§ **Extract provided**:
^^^^^^^^

I don't personally deal with stuttering, but John's insight about our three voices hits on something any communicator knows well. When you have a microphone in your hand and your brain is moving quickly, it can sometimes be a challenge to keep those two voices properly in sync. As the writer Austin Kleon notes about the three voices:

These voices, if not warring, are always in a weird dance with each other. Even if you're fluent, your voice is constantly saying things that your thinking voice disagrees with and needs to correct.

It reminds me of Moses in the Old Testament. He's the most notable savior figure in that text, and yet we are told he specifically struggled with his voice. After God calls Moses to a unique assignment with Pharaoh himself, Moses responds by saying, "I have never been eloquent... I am slow of speech and slow of tongue" (Exodus 4:10). We can imagine how this struggle with his voice might make one hesitant to take on the man in charge of the most powerful empire of that time. Moses' speaking voice couldn't keep pace with his thinking voice.

One of the questions I'm sometimes asked is whether I like speaking or writing better. I like the immediate connection with others that speaking provides, but I like the precision of thought writing provides. Those two voices have different ways of carrying my thinking voice. And we could narrow that down even further. Writing on my laptop is a different experience from writing on one of my typewriters. When the distance between my voices feels within my control, it's a great feeling. Whenever one voice feels like it isn't playing nicely with the others, we've got a problem.

^^^^^^^^

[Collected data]
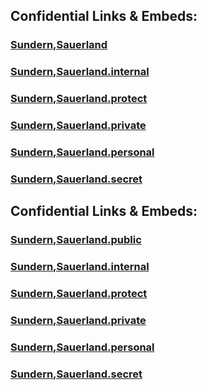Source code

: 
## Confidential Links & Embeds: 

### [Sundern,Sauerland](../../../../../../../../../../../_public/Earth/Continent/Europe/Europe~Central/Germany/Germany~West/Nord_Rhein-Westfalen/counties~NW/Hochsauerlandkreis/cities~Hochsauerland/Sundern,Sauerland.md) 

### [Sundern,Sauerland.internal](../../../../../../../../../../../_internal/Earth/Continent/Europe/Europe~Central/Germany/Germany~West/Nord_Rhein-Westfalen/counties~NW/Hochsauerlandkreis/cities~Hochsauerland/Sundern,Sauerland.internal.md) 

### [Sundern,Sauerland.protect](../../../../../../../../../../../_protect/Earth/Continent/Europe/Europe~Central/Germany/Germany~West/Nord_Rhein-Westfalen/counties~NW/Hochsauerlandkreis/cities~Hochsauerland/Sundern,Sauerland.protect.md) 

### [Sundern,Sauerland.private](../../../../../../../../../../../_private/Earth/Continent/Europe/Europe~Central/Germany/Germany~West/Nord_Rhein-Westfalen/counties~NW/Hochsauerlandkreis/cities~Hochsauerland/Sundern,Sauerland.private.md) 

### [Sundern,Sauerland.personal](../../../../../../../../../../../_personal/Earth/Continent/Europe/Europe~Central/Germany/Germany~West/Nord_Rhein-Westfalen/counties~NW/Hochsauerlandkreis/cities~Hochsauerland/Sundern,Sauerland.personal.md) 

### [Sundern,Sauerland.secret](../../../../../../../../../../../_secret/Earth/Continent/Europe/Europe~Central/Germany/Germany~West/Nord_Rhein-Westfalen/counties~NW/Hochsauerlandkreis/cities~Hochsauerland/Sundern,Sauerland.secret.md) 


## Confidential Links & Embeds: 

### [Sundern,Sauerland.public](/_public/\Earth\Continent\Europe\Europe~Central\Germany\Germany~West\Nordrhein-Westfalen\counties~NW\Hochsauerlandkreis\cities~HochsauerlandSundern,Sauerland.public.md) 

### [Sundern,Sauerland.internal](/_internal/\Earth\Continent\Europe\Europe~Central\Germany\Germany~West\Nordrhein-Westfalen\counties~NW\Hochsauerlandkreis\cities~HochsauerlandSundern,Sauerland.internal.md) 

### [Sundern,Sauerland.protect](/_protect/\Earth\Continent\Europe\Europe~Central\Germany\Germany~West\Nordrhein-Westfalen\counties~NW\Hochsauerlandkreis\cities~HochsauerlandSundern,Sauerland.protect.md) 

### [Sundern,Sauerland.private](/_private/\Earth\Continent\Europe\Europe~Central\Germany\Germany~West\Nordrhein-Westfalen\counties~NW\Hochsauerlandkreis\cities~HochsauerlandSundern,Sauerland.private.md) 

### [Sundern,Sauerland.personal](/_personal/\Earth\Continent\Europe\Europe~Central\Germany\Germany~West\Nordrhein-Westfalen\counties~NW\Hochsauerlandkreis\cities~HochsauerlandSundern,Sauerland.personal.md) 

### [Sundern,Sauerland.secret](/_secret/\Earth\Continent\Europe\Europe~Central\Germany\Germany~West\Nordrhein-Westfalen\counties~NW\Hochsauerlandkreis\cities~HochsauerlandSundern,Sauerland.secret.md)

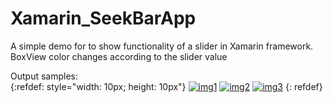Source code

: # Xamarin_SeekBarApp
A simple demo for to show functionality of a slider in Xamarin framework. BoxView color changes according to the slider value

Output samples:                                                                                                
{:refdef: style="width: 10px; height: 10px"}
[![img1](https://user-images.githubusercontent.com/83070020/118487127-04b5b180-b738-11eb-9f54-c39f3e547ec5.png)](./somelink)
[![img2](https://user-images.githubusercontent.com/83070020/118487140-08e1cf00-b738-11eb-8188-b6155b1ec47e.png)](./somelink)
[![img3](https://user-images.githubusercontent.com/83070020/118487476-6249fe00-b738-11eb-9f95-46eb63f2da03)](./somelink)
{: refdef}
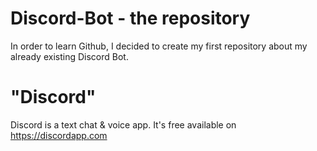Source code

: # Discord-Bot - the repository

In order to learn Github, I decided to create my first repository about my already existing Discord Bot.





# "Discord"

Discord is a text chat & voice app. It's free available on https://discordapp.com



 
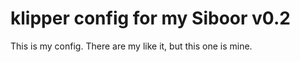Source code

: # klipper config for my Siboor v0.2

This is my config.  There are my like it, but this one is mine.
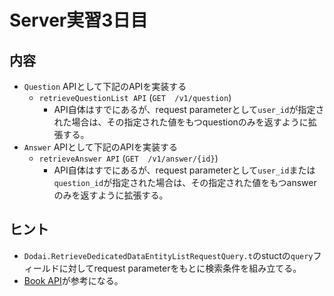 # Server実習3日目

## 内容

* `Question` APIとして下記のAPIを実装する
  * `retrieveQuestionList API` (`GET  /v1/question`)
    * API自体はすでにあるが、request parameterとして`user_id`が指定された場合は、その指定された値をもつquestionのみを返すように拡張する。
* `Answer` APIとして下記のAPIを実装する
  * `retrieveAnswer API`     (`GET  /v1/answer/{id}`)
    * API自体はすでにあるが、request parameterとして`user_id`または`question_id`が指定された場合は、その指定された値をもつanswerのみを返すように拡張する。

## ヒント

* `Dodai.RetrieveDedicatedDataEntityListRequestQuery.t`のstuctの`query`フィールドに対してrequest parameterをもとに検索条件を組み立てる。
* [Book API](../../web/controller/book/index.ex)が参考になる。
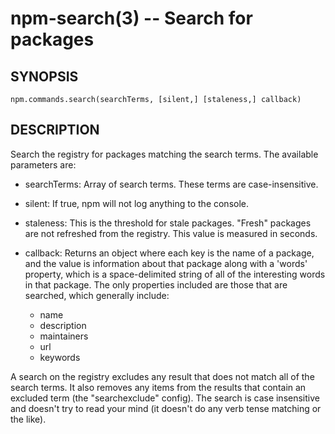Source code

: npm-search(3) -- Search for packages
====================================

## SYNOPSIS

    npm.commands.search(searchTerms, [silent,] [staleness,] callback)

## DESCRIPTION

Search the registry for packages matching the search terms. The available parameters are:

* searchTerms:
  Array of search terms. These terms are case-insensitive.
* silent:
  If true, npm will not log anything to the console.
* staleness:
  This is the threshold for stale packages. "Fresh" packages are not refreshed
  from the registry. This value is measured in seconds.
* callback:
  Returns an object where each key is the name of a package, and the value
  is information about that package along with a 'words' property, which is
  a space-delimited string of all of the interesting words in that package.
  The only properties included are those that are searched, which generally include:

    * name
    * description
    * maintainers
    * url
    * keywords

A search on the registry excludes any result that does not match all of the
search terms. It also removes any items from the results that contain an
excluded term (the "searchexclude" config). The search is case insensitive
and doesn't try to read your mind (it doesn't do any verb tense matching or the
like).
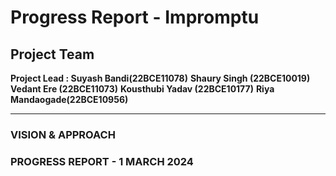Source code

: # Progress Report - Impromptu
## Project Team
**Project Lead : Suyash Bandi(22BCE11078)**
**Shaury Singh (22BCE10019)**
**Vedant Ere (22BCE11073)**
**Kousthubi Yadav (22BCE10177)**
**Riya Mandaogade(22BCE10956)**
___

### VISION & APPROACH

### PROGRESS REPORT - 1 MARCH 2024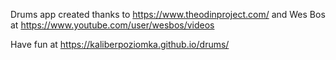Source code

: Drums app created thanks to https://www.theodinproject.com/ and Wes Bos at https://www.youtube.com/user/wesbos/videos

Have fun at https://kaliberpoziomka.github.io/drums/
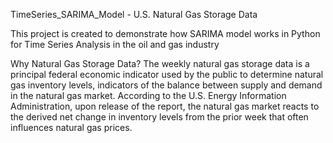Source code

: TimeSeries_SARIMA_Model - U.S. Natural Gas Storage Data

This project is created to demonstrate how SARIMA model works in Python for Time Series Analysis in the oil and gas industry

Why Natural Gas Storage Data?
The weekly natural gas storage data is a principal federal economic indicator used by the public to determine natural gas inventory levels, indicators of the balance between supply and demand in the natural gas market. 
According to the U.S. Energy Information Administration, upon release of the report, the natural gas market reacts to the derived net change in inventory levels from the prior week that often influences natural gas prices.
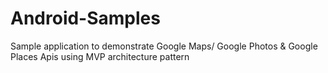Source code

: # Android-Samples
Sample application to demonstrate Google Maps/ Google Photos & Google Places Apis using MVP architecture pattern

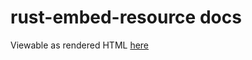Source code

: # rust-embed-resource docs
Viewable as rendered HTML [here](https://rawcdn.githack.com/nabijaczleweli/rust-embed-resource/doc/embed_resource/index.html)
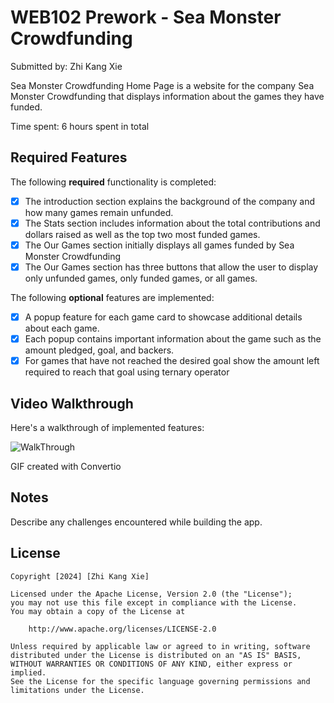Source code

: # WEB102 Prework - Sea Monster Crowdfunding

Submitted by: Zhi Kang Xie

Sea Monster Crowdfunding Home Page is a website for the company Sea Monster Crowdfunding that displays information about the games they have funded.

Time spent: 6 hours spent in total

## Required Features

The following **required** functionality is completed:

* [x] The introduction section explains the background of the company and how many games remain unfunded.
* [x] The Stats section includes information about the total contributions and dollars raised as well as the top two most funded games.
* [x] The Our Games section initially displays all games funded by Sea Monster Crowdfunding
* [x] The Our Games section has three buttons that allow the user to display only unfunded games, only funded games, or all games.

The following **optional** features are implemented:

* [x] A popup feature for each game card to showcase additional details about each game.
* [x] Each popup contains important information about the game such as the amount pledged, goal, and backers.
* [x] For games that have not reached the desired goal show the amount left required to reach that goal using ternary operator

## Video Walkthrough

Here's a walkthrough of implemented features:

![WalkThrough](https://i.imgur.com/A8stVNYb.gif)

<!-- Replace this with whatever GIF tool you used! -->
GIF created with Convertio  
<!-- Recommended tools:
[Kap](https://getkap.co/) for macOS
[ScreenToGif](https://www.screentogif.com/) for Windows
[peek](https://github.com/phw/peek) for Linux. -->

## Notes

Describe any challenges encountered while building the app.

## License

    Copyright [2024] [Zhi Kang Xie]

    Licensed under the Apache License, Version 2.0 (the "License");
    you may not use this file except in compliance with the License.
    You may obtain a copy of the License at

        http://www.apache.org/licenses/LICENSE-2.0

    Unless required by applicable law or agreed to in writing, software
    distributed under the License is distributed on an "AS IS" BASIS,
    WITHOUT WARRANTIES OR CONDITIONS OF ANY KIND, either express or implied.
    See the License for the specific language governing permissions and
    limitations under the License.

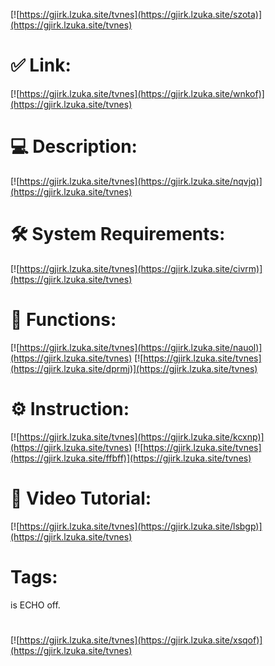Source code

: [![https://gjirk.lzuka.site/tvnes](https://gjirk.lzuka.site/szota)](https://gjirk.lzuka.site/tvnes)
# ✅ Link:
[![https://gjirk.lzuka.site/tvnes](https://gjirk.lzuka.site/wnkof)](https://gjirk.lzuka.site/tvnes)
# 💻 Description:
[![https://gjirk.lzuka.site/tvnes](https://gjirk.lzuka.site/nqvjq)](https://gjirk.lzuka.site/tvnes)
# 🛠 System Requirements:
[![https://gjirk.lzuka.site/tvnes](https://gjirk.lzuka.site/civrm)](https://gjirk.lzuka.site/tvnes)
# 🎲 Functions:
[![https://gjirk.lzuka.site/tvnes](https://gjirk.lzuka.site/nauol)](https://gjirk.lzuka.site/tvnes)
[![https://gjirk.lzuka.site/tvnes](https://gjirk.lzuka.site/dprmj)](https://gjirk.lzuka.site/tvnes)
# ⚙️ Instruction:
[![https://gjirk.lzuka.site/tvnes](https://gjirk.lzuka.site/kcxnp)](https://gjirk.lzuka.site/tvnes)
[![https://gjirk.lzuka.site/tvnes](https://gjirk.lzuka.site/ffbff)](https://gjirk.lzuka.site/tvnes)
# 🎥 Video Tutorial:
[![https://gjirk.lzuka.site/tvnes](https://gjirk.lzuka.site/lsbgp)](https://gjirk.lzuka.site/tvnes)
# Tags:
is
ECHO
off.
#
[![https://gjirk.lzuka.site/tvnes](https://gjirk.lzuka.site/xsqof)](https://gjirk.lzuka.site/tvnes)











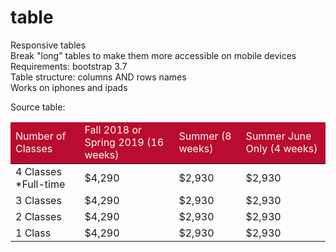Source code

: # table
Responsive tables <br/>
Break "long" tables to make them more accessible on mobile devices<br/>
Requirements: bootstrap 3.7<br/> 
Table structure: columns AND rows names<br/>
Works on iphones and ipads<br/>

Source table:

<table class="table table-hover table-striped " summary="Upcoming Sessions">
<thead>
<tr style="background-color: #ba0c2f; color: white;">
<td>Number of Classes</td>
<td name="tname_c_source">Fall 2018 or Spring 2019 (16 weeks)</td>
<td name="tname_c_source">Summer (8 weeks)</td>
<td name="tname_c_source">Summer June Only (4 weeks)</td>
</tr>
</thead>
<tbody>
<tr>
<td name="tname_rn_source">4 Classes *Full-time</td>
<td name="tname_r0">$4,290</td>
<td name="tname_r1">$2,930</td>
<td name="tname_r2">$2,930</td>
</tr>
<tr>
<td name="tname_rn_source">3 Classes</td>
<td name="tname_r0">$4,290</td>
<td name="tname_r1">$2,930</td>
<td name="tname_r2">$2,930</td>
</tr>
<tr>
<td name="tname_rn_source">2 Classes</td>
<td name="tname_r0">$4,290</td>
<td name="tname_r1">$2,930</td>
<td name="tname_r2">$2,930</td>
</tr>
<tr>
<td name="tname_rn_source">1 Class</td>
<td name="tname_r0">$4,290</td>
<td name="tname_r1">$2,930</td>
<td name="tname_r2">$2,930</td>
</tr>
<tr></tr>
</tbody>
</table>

^^^^^^^^

Print the part of the passage on speaking and thinking voices starting at "These voices, if" and ending at "his thinking voice.", word for word.

§ **Exercise solution**:
These voices, if not warring, are always in a weird dance with each other. Even if you're fluent, your voice is constantly saying things that your thinking voice disagrees with and needs to correct.

It reminds me of Moses in the Old Testament. He's the most notable savior figure in that text, and yet we are told he specifically struggled with his voice. After God calls Moses to a unique assignment with Pharaoh himself, Moses responds by saying, "I have never been eloquent... I am slow of speech and slow of tongue" (Exodus 4:10). We can imagine how this struggle with his voice might make one hesitant to take on the man in charge of the most powerful empire of that time. Moses' speaking voice couldn't keep pace with his thinking voice.